▶ **What to work on**
In the mailing list message about ICMP packets for NAT connections going out the wrong interface, which flag is said not to have been set to *ctinfo?
Source document START
Re: ICMP packets associated with NAT connections sent out wrong interface?

[Date Prev][Date Next][Thread Prev][Thread Next][Date Index][Thread Index]

 



From: Patrick McHardy <kaber@xxxxxxxxx>
Date: Sat, 7 Jul 2007 17:34:49 +0200 (CEST)

> > My idea is following.
> >
> > - This TCP reset is not initial packet of TCP connection. If it is initial packet,
> >  no address in ICMP packet should be mangled. Jordan, if you see
> >  /proc/net/netfilter/nf_conntrack, you will find the entry matched the TCP packet.
> >
> > - TCP packet was marked as error packet. Because '--state ESTABLISHED'
> >  didn't match the packet. No conntrack entry wasn't assigned to the
> >  packet. Usually, error log by nf_conntrack_tcp should be generated in
> >  such case, but no message is generated in some cases. I don't know why
> >  this TCP reset was handled as error.
> >
> > - Then ICMP error generated at this router was not assigned to any conntrack entry.
> >
> > - nf_conntarck_icmp.c assigns the ICMP error to the conntrack which matches
> >  the TCP reset. But IP_CT_IS_REPLY didn't set to *ctinfo. This is bug.
> >
> >        h = nf_conntrack_find_get(&innertuple, NULL);
> >        if (!h) {
> >                /* Locally generated ICMPs will match inverted if they
> >                   haven't been SNAT'ed yet */
> >                /* FIXME: NAT code has to handle half-done double NAT --RR  */
> >                if (hooknum == NF_IP_LOCAL_OUT)
Source document END
Available data START
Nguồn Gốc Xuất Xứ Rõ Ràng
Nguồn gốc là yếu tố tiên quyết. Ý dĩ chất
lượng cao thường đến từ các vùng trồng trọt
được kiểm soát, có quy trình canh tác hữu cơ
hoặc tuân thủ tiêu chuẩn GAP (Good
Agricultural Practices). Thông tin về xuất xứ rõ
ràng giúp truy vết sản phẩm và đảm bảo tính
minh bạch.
Available data END
▶ **Output for this task**
IP_CT_IS_REPLY